Barata Yudha duduk tegak dengan sikap percaya diri yang hampir menantang, memandang lurus ke arah Mia Karina yang duduk di depannya.
Mia tersentak, kedua matanya membelalak. Ia tidak yakin bahwa kalimat itu baru saja keluar dari mulut pria di hadapannya.
“Maaf, apa maksud Anda?” tanyanya dengan nada tegas, meskipun tangan yang ia letakkan di meja sedikit gemetar.
“Saya bertanya, berapa harga kehormatanmu?” ulangnya dengan nada datar. “Saya tidak suka membuang waktu, jadi jawab saja.”
“Kalau ini lelucon, Anda salah orang. Saya tidak tertarik menjadi bahan hiburan orang kaya seperti Anda.” Mia mengepalkan tangan. Rasa penghinaan langsung merayap ke dalam dirinya.

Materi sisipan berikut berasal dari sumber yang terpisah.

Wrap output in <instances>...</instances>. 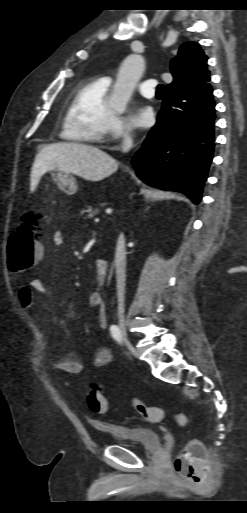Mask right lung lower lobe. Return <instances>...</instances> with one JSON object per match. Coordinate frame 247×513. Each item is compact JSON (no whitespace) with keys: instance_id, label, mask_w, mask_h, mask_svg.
I'll return each mask as SVG.
<instances>
[{"instance_id":"obj_1","label":"right lung lower lobe","mask_w":247,"mask_h":513,"mask_svg":"<svg viewBox=\"0 0 247 513\" xmlns=\"http://www.w3.org/2000/svg\"><path fill=\"white\" fill-rule=\"evenodd\" d=\"M214 120L210 84L196 92L166 91L156 125L132 160L138 177L199 203L214 151Z\"/></svg>"}]
</instances>
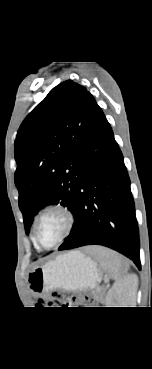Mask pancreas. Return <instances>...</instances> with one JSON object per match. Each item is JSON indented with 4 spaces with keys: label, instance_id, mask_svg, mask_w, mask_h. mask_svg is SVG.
Here are the masks:
<instances>
[{
    "label": "pancreas",
    "instance_id": "pancreas-1",
    "mask_svg": "<svg viewBox=\"0 0 152 369\" xmlns=\"http://www.w3.org/2000/svg\"><path fill=\"white\" fill-rule=\"evenodd\" d=\"M98 294H99V292L98 291H96V292H94V298L96 299V298H99V296H98Z\"/></svg>",
    "mask_w": 152,
    "mask_h": 369
}]
</instances>
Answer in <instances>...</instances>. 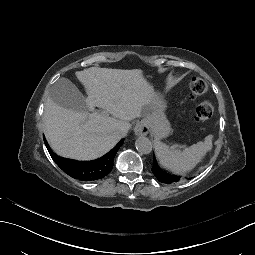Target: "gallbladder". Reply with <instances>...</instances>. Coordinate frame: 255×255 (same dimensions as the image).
<instances>
[{
    "mask_svg": "<svg viewBox=\"0 0 255 255\" xmlns=\"http://www.w3.org/2000/svg\"><path fill=\"white\" fill-rule=\"evenodd\" d=\"M49 98L58 106L85 112L87 104L79 89L67 78H59L49 91Z\"/></svg>",
    "mask_w": 255,
    "mask_h": 255,
    "instance_id": "gallbladder-1",
    "label": "gallbladder"
}]
</instances>
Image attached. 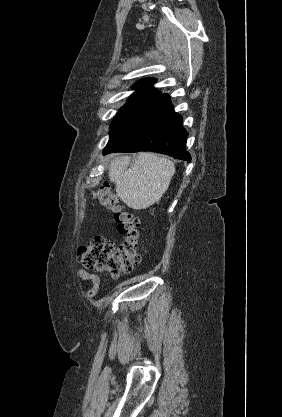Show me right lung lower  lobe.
<instances>
[{"mask_svg":"<svg viewBox=\"0 0 282 417\" xmlns=\"http://www.w3.org/2000/svg\"><path fill=\"white\" fill-rule=\"evenodd\" d=\"M188 133L182 117L174 112L168 94H162L137 119L110 138L103 154L153 151L190 162L186 151Z\"/></svg>","mask_w":282,"mask_h":417,"instance_id":"1","label":"right lung lower lobe"}]
</instances>
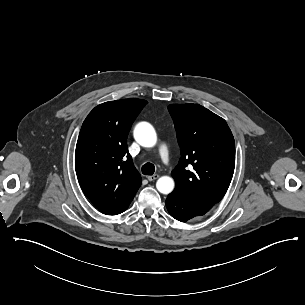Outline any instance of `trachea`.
Returning a JSON list of instances; mask_svg holds the SVG:
<instances>
[{"label":"trachea","instance_id":"trachea-1","mask_svg":"<svg viewBox=\"0 0 305 305\" xmlns=\"http://www.w3.org/2000/svg\"><path fill=\"white\" fill-rule=\"evenodd\" d=\"M141 171L144 175H153L155 172V166L154 164L147 162L142 166Z\"/></svg>","mask_w":305,"mask_h":305}]
</instances>
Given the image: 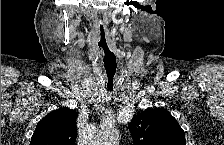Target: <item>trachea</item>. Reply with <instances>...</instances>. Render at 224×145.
<instances>
[{"label":"trachea","instance_id":"1","mask_svg":"<svg viewBox=\"0 0 224 145\" xmlns=\"http://www.w3.org/2000/svg\"><path fill=\"white\" fill-rule=\"evenodd\" d=\"M110 55L111 57L107 60L105 58L104 63H105V71H106V79L108 80V83L111 84V86H108V89L110 91L113 90V81H114V77L116 74V57L114 56L113 53H110L108 51V53L105 52V56Z\"/></svg>","mask_w":224,"mask_h":145}]
</instances>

"Saya tidak sedang bercanda, Mia. Saya butuh istri, dan kamu adalah pilihan yang tepat. Pertanyaan saya cukup sederhana, apa yang kamu inginkan sebagai gantinya?”

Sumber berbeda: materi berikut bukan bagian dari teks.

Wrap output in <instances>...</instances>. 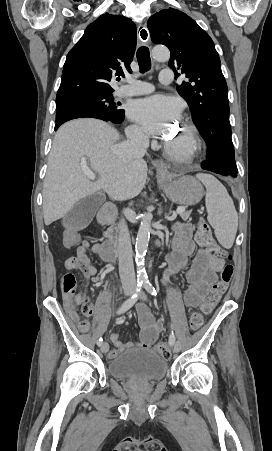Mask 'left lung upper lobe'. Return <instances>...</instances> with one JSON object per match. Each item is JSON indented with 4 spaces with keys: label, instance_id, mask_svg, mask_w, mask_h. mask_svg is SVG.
<instances>
[{
    "label": "left lung upper lobe",
    "instance_id": "left-lung-upper-lobe-1",
    "mask_svg": "<svg viewBox=\"0 0 272 451\" xmlns=\"http://www.w3.org/2000/svg\"><path fill=\"white\" fill-rule=\"evenodd\" d=\"M151 40L171 51L169 67L188 81L177 87L187 101L193 122L208 141L207 160L237 174L229 122L228 90L219 55L210 36L185 13L169 8L147 22Z\"/></svg>",
    "mask_w": 272,
    "mask_h": 451
}]
</instances>
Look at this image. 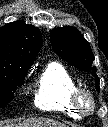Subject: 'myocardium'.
I'll return each mask as SVG.
<instances>
[{
	"label": "myocardium",
	"mask_w": 108,
	"mask_h": 127,
	"mask_svg": "<svg viewBox=\"0 0 108 127\" xmlns=\"http://www.w3.org/2000/svg\"><path fill=\"white\" fill-rule=\"evenodd\" d=\"M74 107L81 114H90L95 109V99L93 94L84 88H78L73 93L72 97Z\"/></svg>",
	"instance_id": "obj_1"
}]
</instances>
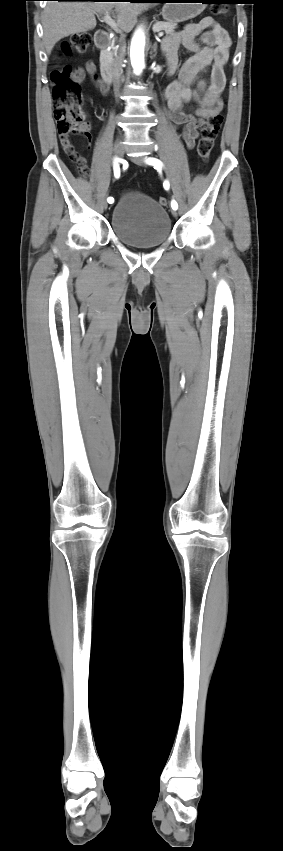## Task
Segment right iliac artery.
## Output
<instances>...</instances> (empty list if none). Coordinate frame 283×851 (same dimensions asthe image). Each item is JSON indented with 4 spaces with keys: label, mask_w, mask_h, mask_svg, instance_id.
Here are the masks:
<instances>
[{
    "label": "right iliac artery",
    "mask_w": 283,
    "mask_h": 851,
    "mask_svg": "<svg viewBox=\"0 0 283 851\" xmlns=\"http://www.w3.org/2000/svg\"><path fill=\"white\" fill-rule=\"evenodd\" d=\"M117 162H118V160H117V159H115L113 169H114V176H115L116 178H119V176H120V168H119V165H118V163H117ZM107 201H108L109 203H113V202H114V199H113L112 197H109V198L107 199Z\"/></svg>",
    "instance_id": "1"
}]
</instances>
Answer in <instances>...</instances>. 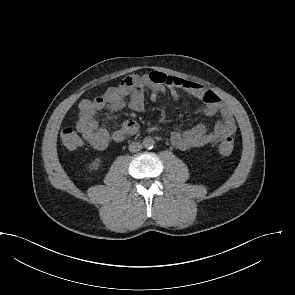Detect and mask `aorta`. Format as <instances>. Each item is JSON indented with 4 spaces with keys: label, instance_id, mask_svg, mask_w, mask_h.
<instances>
[{
    "label": "aorta",
    "instance_id": "obj_1",
    "mask_svg": "<svg viewBox=\"0 0 295 295\" xmlns=\"http://www.w3.org/2000/svg\"><path fill=\"white\" fill-rule=\"evenodd\" d=\"M155 144V141L153 140V138L151 137H145L144 140H143V146L146 148V149H151L153 148Z\"/></svg>",
    "mask_w": 295,
    "mask_h": 295
}]
</instances>
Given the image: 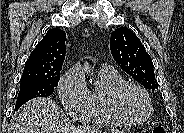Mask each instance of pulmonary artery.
I'll use <instances>...</instances> for the list:
<instances>
[{
  "instance_id": "e3ab8cb5",
  "label": "pulmonary artery",
  "mask_w": 184,
  "mask_h": 133,
  "mask_svg": "<svg viewBox=\"0 0 184 133\" xmlns=\"http://www.w3.org/2000/svg\"><path fill=\"white\" fill-rule=\"evenodd\" d=\"M104 67L113 69V67H111V66H109V65H104Z\"/></svg>"
}]
</instances>
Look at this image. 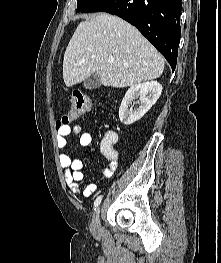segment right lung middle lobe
<instances>
[{"instance_id":"obj_1","label":"right lung middle lobe","mask_w":221,"mask_h":263,"mask_svg":"<svg viewBox=\"0 0 221 263\" xmlns=\"http://www.w3.org/2000/svg\"><path fill=\"white\" fill-rule=\"evenodd\" d=\"M104 0H77L76 12H92Z\"/></svg>"}]
</instances>
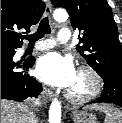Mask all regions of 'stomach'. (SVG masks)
I'll return each mask as SVG.
<instances>
[{"label":"stomach","mask_w":122,"mask_h":123,"mask_svg":"<svg viewBox=\"0 0 122 123\" xmlns=\"http://www.w3.org/2000/svg\"><path fill=\"white\" fill-rule=\"evenodd\" d=\"M74 123H97V118L87 111L76 112L73 115Z\"/></svg>","instance_id":"0dacf381"}]
</instances>
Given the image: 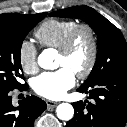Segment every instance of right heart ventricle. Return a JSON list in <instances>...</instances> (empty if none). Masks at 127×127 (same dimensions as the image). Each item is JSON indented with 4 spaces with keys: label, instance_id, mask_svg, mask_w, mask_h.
Segmentation results:
<instances>
[{
    "label": "right heart ventricle",
    "instance_id": "right-heart-ventricle-1",
    "mask_svg": "<svg viewBox=\"0 0 127 127\" xmlns=\"http://www.w3.org/2000/svg\"><path fill=\"white\" fill-rule=\"evenodd\" d=\"M77 25L75 20L48 19L36 29L35 37L43 47L58 49Z\"/></svg>",
    "mask_w": 127,
    "mask_h": 127
}]
</instances>
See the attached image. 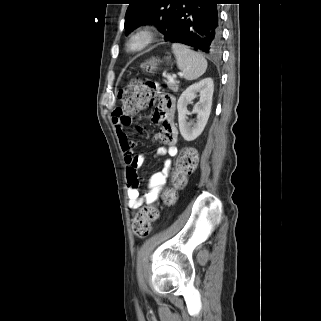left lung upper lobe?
Wrapping results in <instances>:
<instances>
[{"mask_svg":"<svg viewBox=\"0 0 321 321\" xmlns=\"http://www.w3.org/2000/svg\"><path fill=\"white\" fill-rule=\"evenodd\" d=\"M180 0H129L125 15V34L142 24H154L165 34Z\"/></svg>","mask_w":321,"mask_h":321,"instance_id":"obj_1","label":"left lung upper lobe"}]
</instances>
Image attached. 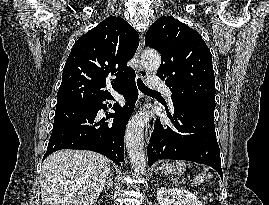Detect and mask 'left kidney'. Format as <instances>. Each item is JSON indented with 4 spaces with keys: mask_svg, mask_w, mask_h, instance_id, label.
<instances>
[{
    "mask_svg": "<svg viewBox=\"0 0 269 205\" xmlns=\"http://www.w3.org/2000/svg\"><path fill=\"white\" fill-rule=\"evenodd\" d=\"M157 200L160 205H202L199 198L185 189L161 187L157 190Z\"/></svg>",
    "mask_w": 269,
    "mask_h": 205,
    "instance_id": "obj_1",
    "label": "left kidney"
}]
</instances>
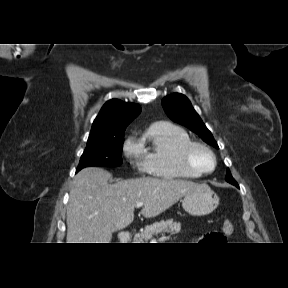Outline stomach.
Listing matches in <instances>:
<instances>
[{
  "instance_id": "stomach-1",
  "label": "stomach",
  "mask_w": 288,
  "mask_h": 288,
  "mask_svg": "<svg viewBox=\"0 0 288 288\" xmlns=\"http://www.w3.org/2000/svg\"><path fill=\"white\" fill-rule=\"evenodd\" d=\"M218 204V195L206 184L198 185L182 200L184 210L193 216L207 215L214 211Z\"/></svg>"
}]
</instances>
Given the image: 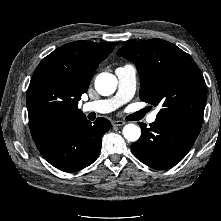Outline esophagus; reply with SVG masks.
<instances>
[{
	"instance_id": "34e87169",
	"label": "esophagus",
	"mask_w": 221,
	"mask_h": 221,
	"mask_svg": "<svg viewBox=\"0 0 221 221\" xmlns=\"http://www.w3.org/2000/svg\"><path fill=\"white\" fill-rule=\"evenodd\" d=\"M112 125L113 126H123V125H125V122L121 121V120H114V121H112Z\"/></svg>"
}]
</instances>
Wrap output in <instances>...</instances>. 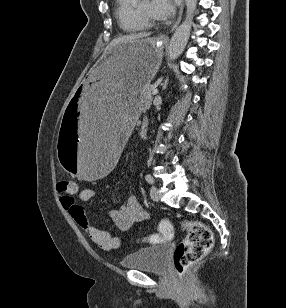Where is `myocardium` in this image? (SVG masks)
I'll use <instances>...</instances> for the list:
<instances>
[{
    "instance_id": "f54148a6",
    "label": "myocardium",
    "mask_w": 286,
    "mask_h": 308,
    "mask_svg": "<svg viewBox=\"0 0 286 308\" xmlns=\"http://www.w3.org/2000/svg\"><path fill=\"white\" fill-rule=\"evenodd\" d=\"M136 9V13L138 15V17L147 25H153L155 23V18L150 17L146 14H144L143 12L140 11V9L138 7L135 8Z\"/></svg>"
}]
</instances>
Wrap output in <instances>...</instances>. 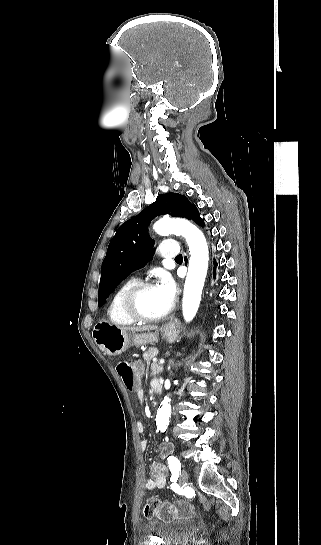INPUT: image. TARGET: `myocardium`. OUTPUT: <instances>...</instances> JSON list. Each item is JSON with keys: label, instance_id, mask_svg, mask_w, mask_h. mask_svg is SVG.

“Pernikahan?” Mia hampir tertawa. Ia menggeleng pelan, mencoba memproses apa yang baru saja ia dengar. “Anda tidak waras.”

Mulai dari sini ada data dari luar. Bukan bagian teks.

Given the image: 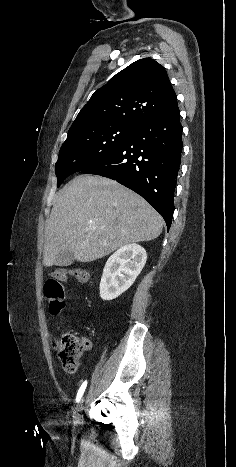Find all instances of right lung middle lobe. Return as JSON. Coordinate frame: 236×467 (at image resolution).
<instances>
[{
  "label": "right lung middle lobe",
  "instance_id": "right-lung-middle-lobe-1",
  "mask_svg": "<svg viewBox=\"0 0 236 467\" xmlns=\"http://www.w3.org/2000/svg\"><path fill=\"white\" fill-rule=\"evenodd\" d=\"M135 128L114 125L68 135L55 164L57 186L70 174L82 171L117 150Z\"/></svg>",
  "mask_w": 236,
  "mask_h": 467
}]
</instances>
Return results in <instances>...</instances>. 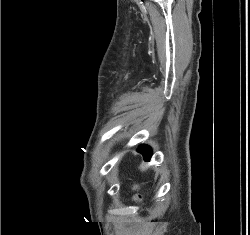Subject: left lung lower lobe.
<instances>
[{
    "instance_id": "0a47b994",
    "label": "left lung lower lobe",
    "mask_w": 250,
    "mask_h": 235,
    "mask_svg": "<svg viewBox=\"0 0 250 235\" xmlns=\"http://www.w3.org/2000/svg\"><path fill=\"white\" fill-rule=\"evenodd\" d=\"M138 152H140L143 157H144V160L146 161H149L151 156H152V150L149 146L147 145H141L139 148H138Z\"/></svg>"
}]
</instances>
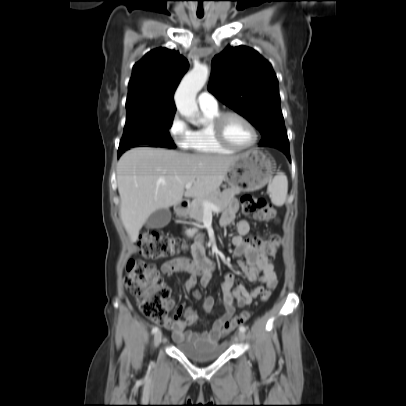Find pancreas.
<instances>
[{
  "mask_svg": "<svg viewBox=\"0 0 406 406\" xmlns=\"http://www.w3.org/2000/svg\"><path fill=\"white\" fill-rule=\"evenodd\" d=\"M239 192V190L230 188L225 189L223 192L217 190L209 195L196 197L189 208L188 215L191 219H194L196 222L200 223L204 215V208L202 206L203 201L213 203L218 207L219 212H221L228 208L231 201L234 200L235 195ZM197 232V228H192L186 229L185 234L188 237H193Z\"/></svg>",
  "mask_w": 406,
  "mask_h": 406,
  "instance_id": "pancreas-1",
  "label": "pancreas"
}]
</instances>
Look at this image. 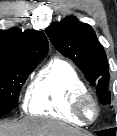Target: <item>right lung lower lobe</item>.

"Hanya untuk satu tahun. Pernikahan kontrak, tanpa cinta, tanpa keterikatan emosional. Setelah itu, kita berpisah. Saya akan memberikan kompensasi yang cukup untukmu.”
Mia menatapnya dengan ekspresi tidak percaya. “Anda pikir saya orang seperti apa? Saya tidak menjual diri saya, apalagi untuk pernikahan seperti itu!”
“Ini bukan soal harga dirimu, Mia." Bara menjawab dengan nada yang lebih tegas. “Ini soal kesempatan. Kamu butuh uang, dan saya butuh istri. Kita bisa saling membantu. Sederhana bukan?"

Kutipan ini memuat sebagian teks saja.